■ EXERCISE INPUTS

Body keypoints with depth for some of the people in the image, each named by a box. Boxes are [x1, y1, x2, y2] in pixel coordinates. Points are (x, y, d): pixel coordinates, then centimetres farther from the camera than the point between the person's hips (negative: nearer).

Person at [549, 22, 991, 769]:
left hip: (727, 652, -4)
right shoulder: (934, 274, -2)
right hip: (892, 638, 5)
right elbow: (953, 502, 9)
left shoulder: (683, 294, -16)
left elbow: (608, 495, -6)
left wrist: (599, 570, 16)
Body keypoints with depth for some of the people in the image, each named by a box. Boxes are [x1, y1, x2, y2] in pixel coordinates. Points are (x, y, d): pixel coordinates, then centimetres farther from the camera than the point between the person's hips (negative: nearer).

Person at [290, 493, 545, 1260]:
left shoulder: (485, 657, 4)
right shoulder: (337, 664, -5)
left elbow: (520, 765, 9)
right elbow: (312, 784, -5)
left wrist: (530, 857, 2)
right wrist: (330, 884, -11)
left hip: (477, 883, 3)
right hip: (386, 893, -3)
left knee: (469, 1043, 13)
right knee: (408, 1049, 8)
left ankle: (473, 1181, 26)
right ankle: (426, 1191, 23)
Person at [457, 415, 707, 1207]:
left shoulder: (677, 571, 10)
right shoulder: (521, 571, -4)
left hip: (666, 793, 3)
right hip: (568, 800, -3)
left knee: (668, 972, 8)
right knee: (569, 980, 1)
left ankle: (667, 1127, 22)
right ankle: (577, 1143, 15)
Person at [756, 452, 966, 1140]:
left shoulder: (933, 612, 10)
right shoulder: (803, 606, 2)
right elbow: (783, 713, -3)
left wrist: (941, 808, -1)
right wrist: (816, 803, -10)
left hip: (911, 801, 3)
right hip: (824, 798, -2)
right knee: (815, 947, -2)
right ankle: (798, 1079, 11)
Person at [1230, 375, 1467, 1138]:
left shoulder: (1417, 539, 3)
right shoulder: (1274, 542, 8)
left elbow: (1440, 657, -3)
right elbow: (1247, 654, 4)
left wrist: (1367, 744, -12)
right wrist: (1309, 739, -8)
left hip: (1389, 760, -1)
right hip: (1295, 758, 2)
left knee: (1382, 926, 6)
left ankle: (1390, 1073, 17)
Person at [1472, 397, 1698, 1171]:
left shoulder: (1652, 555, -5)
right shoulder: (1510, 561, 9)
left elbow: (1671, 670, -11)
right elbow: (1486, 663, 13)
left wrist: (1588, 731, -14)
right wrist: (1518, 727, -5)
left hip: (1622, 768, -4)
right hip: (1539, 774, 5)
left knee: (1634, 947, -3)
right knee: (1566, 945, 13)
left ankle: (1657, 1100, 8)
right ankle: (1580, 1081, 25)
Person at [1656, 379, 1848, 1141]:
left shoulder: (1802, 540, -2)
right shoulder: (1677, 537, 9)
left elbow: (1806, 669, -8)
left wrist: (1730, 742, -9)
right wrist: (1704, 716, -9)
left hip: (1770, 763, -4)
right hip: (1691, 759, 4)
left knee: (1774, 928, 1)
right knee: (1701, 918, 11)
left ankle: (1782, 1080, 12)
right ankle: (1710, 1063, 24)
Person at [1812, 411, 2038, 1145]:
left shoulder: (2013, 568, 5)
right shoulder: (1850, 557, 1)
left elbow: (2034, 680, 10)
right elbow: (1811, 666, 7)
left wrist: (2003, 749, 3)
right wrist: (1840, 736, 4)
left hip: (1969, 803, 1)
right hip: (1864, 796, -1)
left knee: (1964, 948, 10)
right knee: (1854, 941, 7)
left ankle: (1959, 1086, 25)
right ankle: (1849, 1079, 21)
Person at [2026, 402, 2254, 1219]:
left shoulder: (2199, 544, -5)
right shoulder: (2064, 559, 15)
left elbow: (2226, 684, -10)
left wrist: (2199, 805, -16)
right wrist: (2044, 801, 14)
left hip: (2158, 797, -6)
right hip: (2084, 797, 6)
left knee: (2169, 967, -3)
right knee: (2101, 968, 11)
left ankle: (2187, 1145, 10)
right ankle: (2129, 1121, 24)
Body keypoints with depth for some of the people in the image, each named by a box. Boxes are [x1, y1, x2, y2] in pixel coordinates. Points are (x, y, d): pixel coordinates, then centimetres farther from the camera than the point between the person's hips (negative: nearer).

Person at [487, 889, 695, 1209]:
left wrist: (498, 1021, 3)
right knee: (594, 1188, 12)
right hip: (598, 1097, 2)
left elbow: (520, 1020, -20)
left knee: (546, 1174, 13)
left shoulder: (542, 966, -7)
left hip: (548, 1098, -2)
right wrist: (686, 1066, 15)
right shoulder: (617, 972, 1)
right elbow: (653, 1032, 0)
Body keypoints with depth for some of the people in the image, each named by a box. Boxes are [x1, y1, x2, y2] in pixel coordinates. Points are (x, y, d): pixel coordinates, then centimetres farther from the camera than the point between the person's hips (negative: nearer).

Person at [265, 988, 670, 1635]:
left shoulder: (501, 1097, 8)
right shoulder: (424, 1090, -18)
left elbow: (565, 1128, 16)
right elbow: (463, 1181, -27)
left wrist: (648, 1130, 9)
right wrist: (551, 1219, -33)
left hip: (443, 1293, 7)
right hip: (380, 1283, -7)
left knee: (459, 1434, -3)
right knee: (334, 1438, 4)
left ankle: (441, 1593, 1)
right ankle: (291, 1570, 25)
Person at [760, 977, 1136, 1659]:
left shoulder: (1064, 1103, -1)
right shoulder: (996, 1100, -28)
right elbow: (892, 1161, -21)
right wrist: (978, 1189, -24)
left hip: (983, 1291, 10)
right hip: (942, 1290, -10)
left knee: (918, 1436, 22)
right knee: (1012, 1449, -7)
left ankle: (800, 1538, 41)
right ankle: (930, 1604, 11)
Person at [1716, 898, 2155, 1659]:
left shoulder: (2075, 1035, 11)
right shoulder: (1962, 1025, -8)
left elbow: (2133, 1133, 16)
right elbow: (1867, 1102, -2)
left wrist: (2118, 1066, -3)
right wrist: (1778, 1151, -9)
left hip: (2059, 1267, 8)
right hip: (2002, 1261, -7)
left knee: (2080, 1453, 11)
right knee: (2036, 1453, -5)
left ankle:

■ WHAT YOU SHOULD DO
A verbatim copy of all the records is to be produced.

■ TASK RESPONSE
Body keypoints with depth for some of the people in the image, each named by a box. Boxes are [x1, y1, x2, y2] in pixel coordinates. Points are (x, y, d): pixel coordinates, then centimetres farther from the camera than the point between the person's hips (negative: nearer).

Person at [549, 22, 991, 769]:
left hip: (727, 652, -4)
right shoulder: (934, 274, -2)
right hip: (892, 638, 5)
right elbow: (953, 502, 9)
left shoulder: (683, 294, -16)
left elbow: (608, 495, -6)
left wrist: (599, 570, 16)
Body keypoints with depth for some of the people in the image, each named by a box. Boxes are [x1, y1, x2, y2] in pixel coordinates. Points are (x, y, d): pixel coordinates, then centimetres farther from the camera than the point between the person's hips (negative: nearer).

Person at [290, 493, 545, 1260]:
left shoulder: (485, 657, 4)
right shoulder: (337, 664, -5)
left elbow: (520, 765, 9)
right elbow: (312, 784, -5)
left wrist: (530, 857, 2)
right wrist: (330, 884, -11)
left hip: (477, 883, 3)
right hip: (386, 893, -3)
left knee: (469, 1043, 13)
right knee: (408, 1049, 8)
left ankle: (473, 1181, 26)
right ankle: (426, 1191, 23)
Person at [457, 415, 707, 1207]:
left shoulder: (677, 571, 10)
right shoulder: (521, 571, -4)
left hip: (666, 793, 3)
right hip: (568, 800, -3)
left knee: (668, 972, 8)
right knee: (569, 980, 1)
left ankle: (667, 1127, 22)
right ankle: (577, 1143, 15)
Person at [756, 452, 966, 1140]:
left shoulder: (933, 612, 10)
right shoulder: (803, 606, 2)
right elbow: (783, 713, -3)
left wrist: (941, 808, -1)
right wrist: (816, 803, -10)
left hip: (911, 801, 3)
right hip: (824, 798, -2)
right knee: (815, 947, -2)
right ankle: (798, 1079, 11)
Person at [1230, 375, 1467, 1138]:
left shoulder: (1417, 539, 3)
right shoulder: (1274, 542, 8)
left elbow: (1440, 657, -3)
right elbow: (1247, 654, 4)
left wrist: (1367, 744, -12)
right wrist: (1309, 739, -8)
left hip: (1389, 760, -1)
right hip: (1295, 758, 2)
left knee: (1382, 926, 6)
left ankle: (1390, 1073, 17)
Person at [1472, 397, 1698, 1171]:
left shoulder: (1652, 555, -5)
right shoulder: (1510, 561, 9)
left elbow: (1671, 670, -11)
right elbow: (1486, 663, 13)
left wrist: (1588, 731, -14)
right wrist: (1518, 727, -5)
left hip: (1622, 768, -4)
right hip: (1539, 774, 5)
left knee: (1634, 947, -3)
right knee: (1566, 945, 13)
left ankle: (1657, 1100, 8)
right ankle: (1580, 1081, 25)
Person at [1656, 379, 1848, 1141]:
left shoulder: (1802, 540, -2)
right shoulder: (1677, 537, 9)
left elbow: (1806, 669, -8)
left wrist: (1730, 742, -9)
right wrist: (1704, 716, -9)
left hip: (1770, 763, -4)
right hip: (1691, 759, 4)
left knee: (1774, 928, 1)
right knee: (1701, 918, 11)
left ankle: (1782, 1080, 12)
right ankle: (1710, 1063, 24)
Person at [1812, 411, 2038, 1145]:
left shoulder: (2013, 568, 5)
right shoulder: (1850, 557, 1)
left elbow: (2034, 680, 10)
right elbow: (1811, 666, 7)
left wrist: (2003, 749, 3)
right wrist: (1840, 736, 4)
left hip: (1969, 803, 1)
right hip: (1864, 796, -1)
left knee: (1964, 948, 10)
right knee: (1854, 941, 7)
left ankle: (1959, 1086, 25)
right ankle: (1849, 1079, 21)
Person at [2026, 402, 2254, 1219]:
left shoulder: (2199, 544, -5)
right shoulder: (2064, 559, 15)
left elbow: (2226, 684, -10)
left wrist: (2199, 805, -16)
right wrist: (2044, 801, 14)
left hip: (2158, 797, -6)
right hip: (2084, 797, 6)
left knee: (2169, 967, -3)
right knee: (2101, 968, 11)
left ankle: (2187, 1145, 10)
right ankle: (2129, 1121, 24)
Body keypoints with depth for some of the people in the image, each named by a box. Boxes are [x1, y1, x2, y2] in pixel coordinates. Points are (x, y, d): pixel coordinates, then centimetres farther from the camera than the point between the person's hips (negative: nearer).

Person at [487, 889, 695, 1209]:
left wrist: (498, 1021, 3)
right knee: (594, 1188, 12)
right hip: (598, 1097, 2)
left elbow: (520, 1020, -20)
left knee: (546, 1174, 13)
left shoulder: (542, 966, -7)
left hip: (548, 1098, -2)
right wrist: (686, 1066, 15)
right shoulder: (617, 972, 1)
right elbow: (653, 1032, 0)
Body keypoints with depth for some of the people in the image, each named by a box. Boxes are [x1, y1, x2, y2] in pixel coordinates. Points are (x, y, d): pixel coordinates, then centimetres farther from the camera than the point between the person's hips (negative: nearer).

Person at [265, 988, 670, 1635]:
left shoulder: (501, 1097, 8)
right shoulder: (424, 1090, -18)
left elbow: (565, 1128, 16)
right elbow: (463, 1181, -27)
left wrist: (648, 1130, 9)
right wrist: (551, 1219, -33)
left hip: (443, 1293, 7)
right hip: (380, 1283, -7)
left knee: (459, 1434, -3)
right knee: (334, 1438, 4)
left ankle: (441, 1593, 1)
right ankle: (291, 1570, 25)
Person at [760, 977, 1136, 1659]:
left shoulder: (1064, 1103, -1)
right shoulder: (996, 1100, -28)
right elbow: (892, 1161, -21)
right wrist: (978, 1189, -24)
left hip: (983, 1291, 10)
right hip: (942, 1290, -10)
left knee: (918, 1436, 22)
right knee: (1012, 1449, -7)
left ankle: (800, 1538, 41)
right ankle: (930, 1604, 11)
Person at [1716, 898, 2155, 1659]:
left shoulder: (2075, 1035, 11)
right shoulder: (1962, 1025, -8)
left elbow: (2133, 1133, 16)
right elbow: (1867, 1102, -2)
left wrist: (2118, 1066, -3)
right wrist: (1778, 1151, -9)
left hip: (2059, 1267, 8)
right hip: (2002, 1261, -7)
left knee: (2080, 1453, 11)
right knee: (2036, 1453, -5)
left ankle:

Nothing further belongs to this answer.